— Challenge —
Rewrite the rows below, replacing "scientific name" with "species" everywhere it occurs and leaving everything else unchanged.
BEGIN Data for the task
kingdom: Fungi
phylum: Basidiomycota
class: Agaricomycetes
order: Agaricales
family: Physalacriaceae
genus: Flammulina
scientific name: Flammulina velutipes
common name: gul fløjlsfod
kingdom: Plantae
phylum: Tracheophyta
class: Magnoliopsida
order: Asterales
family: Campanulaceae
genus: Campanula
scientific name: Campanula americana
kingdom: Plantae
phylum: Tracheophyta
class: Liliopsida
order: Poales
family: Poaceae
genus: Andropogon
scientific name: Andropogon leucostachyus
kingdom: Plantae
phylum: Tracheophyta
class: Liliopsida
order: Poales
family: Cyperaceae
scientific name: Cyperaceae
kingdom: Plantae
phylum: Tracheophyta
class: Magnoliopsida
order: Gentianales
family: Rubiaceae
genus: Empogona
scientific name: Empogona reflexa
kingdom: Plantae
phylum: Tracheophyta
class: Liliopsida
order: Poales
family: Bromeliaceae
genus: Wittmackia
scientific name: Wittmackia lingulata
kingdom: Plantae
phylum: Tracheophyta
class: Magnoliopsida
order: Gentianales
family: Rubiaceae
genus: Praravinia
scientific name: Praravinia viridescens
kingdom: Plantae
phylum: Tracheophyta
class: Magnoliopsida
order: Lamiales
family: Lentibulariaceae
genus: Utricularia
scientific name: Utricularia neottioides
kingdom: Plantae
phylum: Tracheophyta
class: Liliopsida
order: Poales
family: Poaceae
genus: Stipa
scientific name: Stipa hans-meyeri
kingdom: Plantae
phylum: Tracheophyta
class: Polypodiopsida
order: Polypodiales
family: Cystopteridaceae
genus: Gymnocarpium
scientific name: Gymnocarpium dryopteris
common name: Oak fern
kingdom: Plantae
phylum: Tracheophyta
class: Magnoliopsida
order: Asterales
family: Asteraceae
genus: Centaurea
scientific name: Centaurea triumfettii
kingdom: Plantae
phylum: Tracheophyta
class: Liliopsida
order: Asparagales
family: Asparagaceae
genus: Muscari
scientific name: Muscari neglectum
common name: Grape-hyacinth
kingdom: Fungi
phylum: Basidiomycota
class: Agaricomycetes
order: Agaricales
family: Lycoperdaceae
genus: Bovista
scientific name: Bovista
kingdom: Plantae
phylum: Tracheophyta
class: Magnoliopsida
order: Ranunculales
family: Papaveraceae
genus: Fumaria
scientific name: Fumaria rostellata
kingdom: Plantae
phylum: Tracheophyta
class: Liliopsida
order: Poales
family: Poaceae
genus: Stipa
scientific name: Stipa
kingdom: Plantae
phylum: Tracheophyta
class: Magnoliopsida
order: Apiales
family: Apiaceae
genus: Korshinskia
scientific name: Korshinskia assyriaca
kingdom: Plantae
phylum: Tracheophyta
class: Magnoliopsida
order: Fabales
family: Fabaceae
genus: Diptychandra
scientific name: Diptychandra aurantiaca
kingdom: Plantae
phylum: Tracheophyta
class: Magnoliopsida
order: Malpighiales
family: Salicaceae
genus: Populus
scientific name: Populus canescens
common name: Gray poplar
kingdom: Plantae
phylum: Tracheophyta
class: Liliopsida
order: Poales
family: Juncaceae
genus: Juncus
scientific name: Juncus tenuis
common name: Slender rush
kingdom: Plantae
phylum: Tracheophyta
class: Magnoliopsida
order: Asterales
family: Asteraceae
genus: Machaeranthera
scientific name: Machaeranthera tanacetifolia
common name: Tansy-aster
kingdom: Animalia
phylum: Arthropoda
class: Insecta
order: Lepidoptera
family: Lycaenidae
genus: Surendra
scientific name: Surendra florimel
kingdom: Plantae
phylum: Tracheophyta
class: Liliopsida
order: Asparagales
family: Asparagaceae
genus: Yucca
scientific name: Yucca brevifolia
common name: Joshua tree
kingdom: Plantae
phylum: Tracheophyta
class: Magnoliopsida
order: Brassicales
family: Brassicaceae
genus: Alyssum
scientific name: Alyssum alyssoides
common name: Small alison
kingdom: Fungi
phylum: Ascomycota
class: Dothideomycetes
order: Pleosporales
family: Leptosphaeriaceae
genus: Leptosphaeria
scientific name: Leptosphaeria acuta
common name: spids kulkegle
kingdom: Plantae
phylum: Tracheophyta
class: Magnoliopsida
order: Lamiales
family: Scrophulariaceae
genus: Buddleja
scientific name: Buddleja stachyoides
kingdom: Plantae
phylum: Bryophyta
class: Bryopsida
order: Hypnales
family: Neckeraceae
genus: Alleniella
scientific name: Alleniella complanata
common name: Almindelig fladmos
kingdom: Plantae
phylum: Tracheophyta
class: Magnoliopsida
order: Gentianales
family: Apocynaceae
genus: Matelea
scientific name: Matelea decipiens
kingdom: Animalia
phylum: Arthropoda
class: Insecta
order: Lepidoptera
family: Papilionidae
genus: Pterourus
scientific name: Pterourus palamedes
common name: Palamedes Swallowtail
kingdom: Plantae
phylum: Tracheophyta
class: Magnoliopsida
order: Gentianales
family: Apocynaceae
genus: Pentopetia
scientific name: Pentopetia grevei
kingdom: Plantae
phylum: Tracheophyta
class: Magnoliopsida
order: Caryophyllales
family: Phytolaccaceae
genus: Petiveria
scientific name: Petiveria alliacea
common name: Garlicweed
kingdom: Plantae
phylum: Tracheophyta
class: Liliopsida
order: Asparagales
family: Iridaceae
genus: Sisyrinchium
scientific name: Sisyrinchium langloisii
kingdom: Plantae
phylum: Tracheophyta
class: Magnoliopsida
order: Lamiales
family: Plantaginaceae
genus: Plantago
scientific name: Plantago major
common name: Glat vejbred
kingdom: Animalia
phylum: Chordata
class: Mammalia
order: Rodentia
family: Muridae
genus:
END Data for the task
— Task response —
kingdom: Fungi
phylum: Basidiomycota
class: Agaricomycetes
order: Agaricales
family: Physalacriaceae
genus: Flammulina
species: Flammulina velutipes
common name: gul fløjlsfod
kingdom: Plantae
phylum: Tracheophyta
class: Magnoliopsida
order: Asterales
family: Campanulaceae
genus: Campanula
species: Campanula americana
kingdom: Plantae
phylum: Tracheophyta
class: Liliopsida
order: Poales
family: Poaceae
genus: Andropogon
species: Andropogon leucostachyus
kingdom: Plantae
phylum: Tracheophyta
class: Liliopsida
order: Poales
family: Cyperaceae
species: Cyperaceae
kingdom: Plantae
phylum: Tracheophyta
class: Magnoliopsida
order: Gentianales
family: Rubiaceae
genus: Empogona
species: Empogona reflexa
kingdom: Plantae
phylum: Tracheophyta
class: Liliopsida
order: Poales
family: Bromeliaceae
genus: Wittmackia
species: Wittmackia lingulata
kingdom: Plantae
phylum: Tracheophyta
class: Magnoliopsida
order: Gentianales
family: Rubiaceae
genus: Praravinia
species: Praravinia viridescens
kingdom: Plantae
phylum: Tracheophyta
class: Magnoliopsida
order: Lamiales
family: Lentibulariaceae
genus: Utricularia
species: Utricularia neottioides
kingdom: Plantae
phylum: Tracheophyta
class: Liliopsida
order: Poales
family: Poaceae
genus: Stipa
species: Stipa hans-meyeri
kingdom: Plantae
phylum: Tracheophyta
class: Polypodiopsida
order: Polypodiales
family: Cystopteridaceae
genus: Gymnocarpium
species: Gymnocarpium dryopteris
common name: Oak fern
kingdom: Plantae
phylum: Tracheophyta
class: Magnoliopsida
order: Asterales
family: Asteraceae
genus: Centaurea
species: Centaurea triumfettii
kingdom: Plantae
phylum: Tracheophyta
class: Liliopsida
order: Asparagales
family: Asparagaceae
genus: Muscari
species: Muscari neglectum
common name: Grape-hyacinth
kingdom: Fungi
phylum: Basidiomycota
class: Agaricomycetes
order: Agaricales
family: Lycoperdaceae
genus: Bovista
species: Bovista
kingdom: Plantae
phylum: Tracheophyta
class: Magnoliopsida
order: Ranunculales
family: Papaveraceae
genus: Fumaria
species: Fumaria rostellata
kingdom: Plantae
phylum: Tracheophyta
class: Liliopsida
order: Poales
family: Poaceae
genus: Stipa
species: Stipa
kingdom: Plantae
phylum: Tracheophyta
class: Magnoliopsida
order: Apiales
family: Apiaceae
genus: Korshinskia
species: Korshinskia assyriaca
kingdom: Plantae
phylum: Tracheophyta
class: Magnoliopsida
order: Fabales
family: Fabaceae
genus: Diptychandra
species: Diptychandra aurantiaca
kingdom: Plantae
phylum: Tracheophyta
class: Magnoliopsida
order: Malpighiales
family: Salicaceae
genus: Populus
species: Populus canescens
common name: Gray poplar
kingdom: Plantae
phylum: Tracheophyta
class: Liliopsida
order: Poales
family: Juncaceae
genus: Juncus
species: Juncus tenuis
common name: Slender rush
kingdom: Plantae
phylum: Tracheophyta
class: Magnoliopsida
order: Asterales
family: Asteraceae
genus: Machaeranthera
species: Machaeranthera tanacetifolia
common name: Tansy-aster
kingdom: Animalia
phylum: Arthropoda
class: Insecta
order: Lepidoptera
family: Lycaenidae
genus: Surendra
species: Surendra florimel
kingdom: Plantae
phylum: Tracheophyta
class: Liliopsida
order: Asparagales
family: Asparagaceae
genus: Yucca
species: Yucca brevifolia
common name: Joshua tree
kingdom: Plantae
phylum: Tracheophyta
class: Magnoliopsida
order: Brassicales
family: Brassicaceae
genus: Alyssum
species: Alyssum alyssoides
common name: Small alison
kingdom: Fungi
phylum: Ascomycota
class: Dothideomycetes
order: Pleosporales
family: Leptosphaeriaceae
genus: Leptosphaeria
species: Leptosphaeria acuta
common name: spids kulkegle
kingdom: Plantae
phylum: Tracheophyta
class: Magnoliopsida
order: Lamiales
family: Scrophulariaceae
genus: Buddleja
species: Buddleja stachyoides
kingdom: Plantae
phylum: Bryophyta
class: Bryopsida
order: Hypnales
family: Neckeraceae
genus: Alleniella
species: Alleniella complanata
common name: Almindelig fladmos
kingdom: Plantae
phylum: Tracheophyta
class: Magnoliopsida
order: Gentianales
family: Apocynaceae
genus: Matelea
species: Matelea decipiens
kingdom: Animalia
phylum: Arthropoda
class: Insecta
order: Lepidoptera
family: Papilionidae
genus: Pterourus
species: Pterourus palamedes
common name: Palamedes Swallowtail
kingdom: Plantae
phylum: Tracheophyta
class: Magnoliopsida
order: Gentianales
family: Apocynaceae
genus: Pentopetia
species: Pentopetia grevei
kingdom: Plantae
phylum: Tracheophyta
class: Magnoliopsida
order: Caryophyllales
family: Phytolaccaceae
genus: Petiveria
species: Petiveria alliacea
common name: Garlicweed
kingdom: Plantae
phylum: Tracheophyta
class: Liliopsida
order: Asparagales
family: Iridaceae
genus: Sisyrinchium
species: Sisyrinchium langloisii
kingdom: Plantae
phylum: Tracheophyta
class: Magnoliopsida
order: Lamiales
family: Plantaginaceae
genus: Plantago
species: Plantago major
common name: Glat vejbred
kingdom: Animalia
phylum: Chordata
class: Mammalia
order: Rodentia
family: Muridae
genus:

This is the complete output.